The Maker Movement, spearheaded by the thinkers/makers behind Make Magazine, encourages girls and boys to use their imagination to design, build and test projects because they find this creative, engineering design process fun and engaging. Mark Hatch, author of The Maker Movement Manifesto, writes, "We were born to make. Everyone has ideas, though most stop fantasizing about them by the time they hit middle school. By then, they have learned that there is a single right answer to every question. That their art is either good and looks like the thing they are trying to draw, or not---and, therefore, they are not artists. But the rules for success in the twenty-first century are emerging, and they are radically different from the rules in the nineteenth and twentieth centuries. You can make art, you can create, and you can sell those creations. Here is the thing: You must learn to learn. The age of being a cog in a big machine is over." At Kid Archimedes, children aren't cogs in a machine---they build the machines!

Why should my child join a club sponsored by Kid Archimedes?

Some of our young students tell us, after only a few classes, things like “I can’t wait to grow up, study at M.I.T. and become an engineer.” While that’s nice to hear (we love working with students with clear dreams and high standards), rolling out the next generation of S.T.E.M. majors or workers is not our raison d'être. Of course, we see the connections between S.T.E.M. and the Maker Movement. However, we focus on much more than the narrow consideration of cultivating college majors. After all, we work with elementary students! More important, we’re simply more interested in nurturing students’ skills in the areas of creativity, critical thinking, curiosity, collaboration, communication, competence and compassion, what we call “the 7 C’s.” If our efforts to help cultivate a new generation of Makers pay dividends for students in high school, college or beyond, that’s music to our ears!

But my child isn’t into LEGOs, doesn’t play with blocks anymore, and isn’t very artistic. Should s/he sign up for a club or camp?

The short answer is yes. An emphatic yes! We believe all children are born scientists, engineers, artists and makers. We find that today’s generation of children, the so-called “digital natives,” crave the sort of analog, hands on, real world experiences we provide---the chance to work with a simple tool and some common, found materials, in a safe, collaborative, child-centered and -driven environment. Also, for too many students today, caught in the whirlpool of high stakes standardized testing, the chance to get away from one's desk and chair in order to work with one's hands in a workshop or maker space, ignites the imagination and offers great comfort, even fulfillment.

What do you do that parents can't do themselves?

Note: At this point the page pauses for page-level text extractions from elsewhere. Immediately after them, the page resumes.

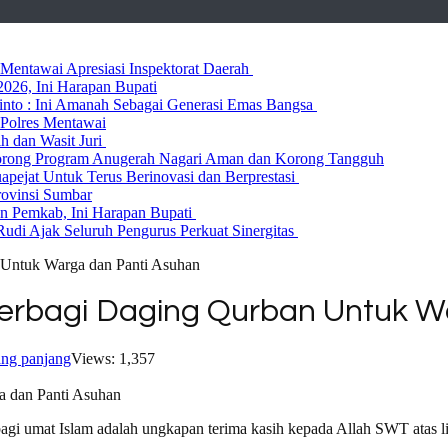
entawai Apresiasi Inspektorat Daerah
026, Ini Harapan Bupati
 Rinto : Ini Amanah Sebagai Generasi Emas Bangsa
Polres Mentawai
ih dan Wasit Juri
rong Program Anugerah Nagari Aman dan Korong Tangguh
ejat Untuk Terus Berinovasi dan Berprestasi
rovinsi Sumbar
 Pemkab, Ini Harapan Bupati
udi Ajak Seluruh Pengurus Perkuat Sinergitas
n Untuk Warga dan Panti Asuhan
i Berbagi Daging Qurban Untuk 
ng panjang
Views: 1,357
bagi umat Islam adalah ungkapan terima kasih kepada Allah SWT atas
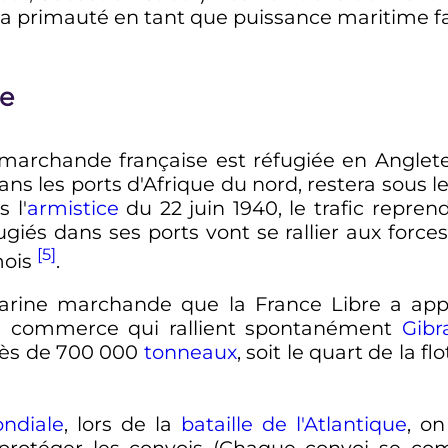
a primauté en tant que puissance maritime fac
e
 marchande française est réfugiée en Angleter
ans les ports d'Afrique du nord, restera sous 
 l'
armistice
du 22 juin 1940, le trafic repren
ugiés dans ses ports vont se rallier aux force
[5]
mois
.
rine marchande que la France Libre a apport
de commerce qui rallient spontanément
Gibr
près de 700 000
tonneaux
, soit le quart de la
ndiale
, lors de la
bataille de l'Atlantique
, o
rotéger les convois (Chaque convoi se comp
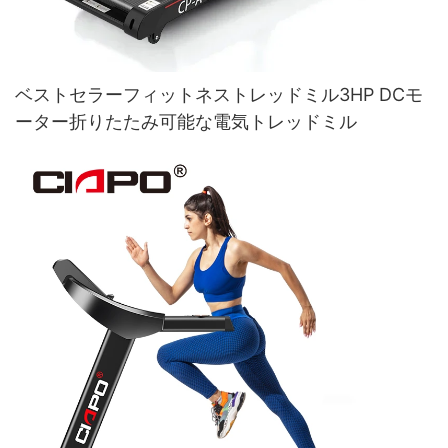
ベストセラーフィットネストレッドミル3HP DCモ
ーター折りたたみ可能な電気トレッドミル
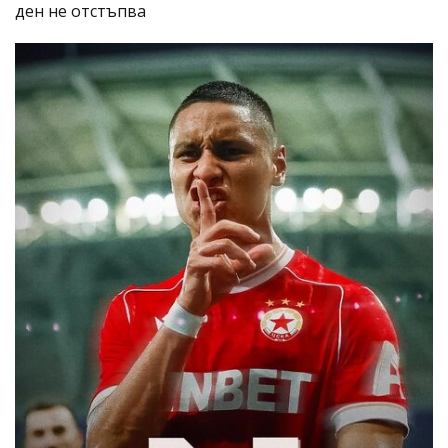
ден не отстъпва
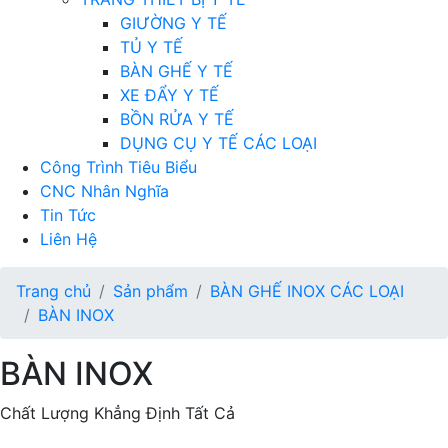
GIƯỜNG Y TẾ
TỦ Y TẾ
BÀN GHẾ Y TẾ
XE ĐẨY Y TẾ
BỒN RỬA Y TẾ
DỤNG CỤ Y TẾ CÁC LOẠI
Công Trình Tiêu Biểu
CNC Nhân Nghĩa
Tin Tức
Liên Hệ
Trang chủ
Sản phẩm
BÀN GHẾ INOX CÁC LOẠI
BÀN INOX
BÀN INOX
Chất Lượng Khẳng Định Tất Cả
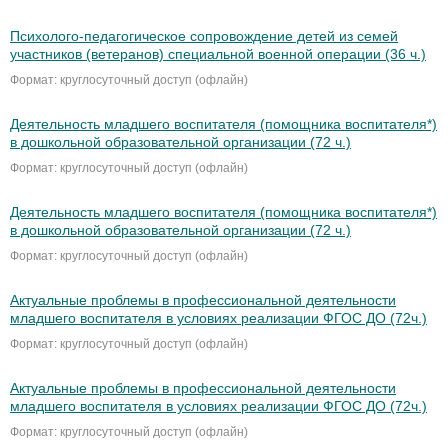
Психолого-педагогическое сопровождение детей из семей
участников (ветеранов) специальной военной операции (36 ч.)
Формат: круглосуточный доступ (офлайн)
Деятельность младшего воспитателя (помощника воспитателя*)
в дошкольной образовательной организации (72 ч.)
Формат: круглосуточный доступ (офлайн)
Деятельность младшего воспитателя (помощника воспитателя*)
в дошкольной образовательной организации (72 ч.)
Формат: круглосуточный доступ (офлайн)
Актуальные проблемы в профессиональной деятельности
младшего воспитателя в условиях реализации ФГОС ДО (72ч.)
Формат: круглосуточный доступ (офлайн)
Актуальные проблемы в профессиональной деятельности
младшего воспитателя в условиях реализации ФГОС ДО (72ч.)
Формат: круглосуточный доступ (офлайн)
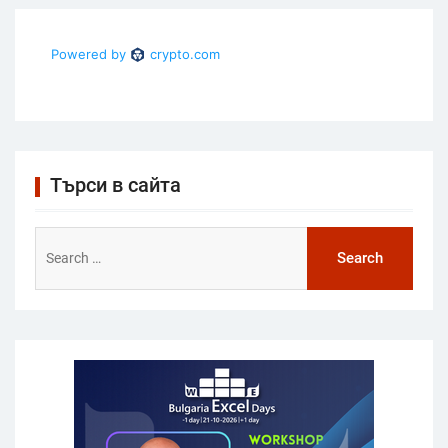
Търси в сайта
Search
for:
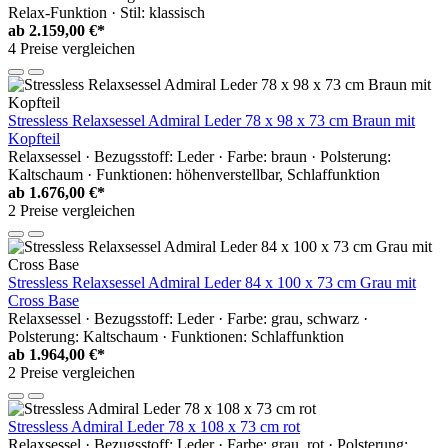
Relax-Funktion · Stil: klassisch
ab
2.159,00 €*
4 Preise vergleichen
Stressless Relaxsessel Admiral Leder 78 x 98 x 73 cm Braun mit
Kopfteil
Relaxsessel · Bezugsstoff: Leder · Farbe: braun · Polsterung:
Kaltschaum · Funktionen: höhenverstellbar, Schlaffunktion
ab
1.676,00 €*
2 Preise vergleichen
Stressless Relaxsessel Admiral Leder 84 x 100 x 73 cm Grau mit
Cross Base
Relaxsessel · Bezugsstoff: Leder · Farbe: grau, schwarz ·
Polsterung: Kaltschaum · Funktionen: Schlaffunktion
ab
1.964,00 €*
2 Preise vergleichen
Stressless Admiral Leder 78 x 108 x 73 cm rot
Relaxsessel · Bezugsstoff: Leder · Farbe: grau, rot · Polsterung:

We bring over 25 years of elementary teaching and curriculum development experience to the table. Our expertise is multifaceted: we find great projects to do with young kids, some of which have delighted students in science classes for years; we provide all tools and materials; we perform quality and safety control (every project we do with kids has previously been done or built by us, sometimes several times over); and we work in thoughtful ways with large groups of 15, 20 or more children at a time. Finally, we don't only teach the skills needed to build a single project; we teach creativity, critical thinking, collaboration, and much more!

Is what you do really just arts & crafts?

No. Our projects aren't meant to be displayed on a shelf or stuck to the refrigerator. Kids in our clubs and workshops follow the engineering design process (imagine, design, build, test, improve) to make things they can test, wear, use, or play with.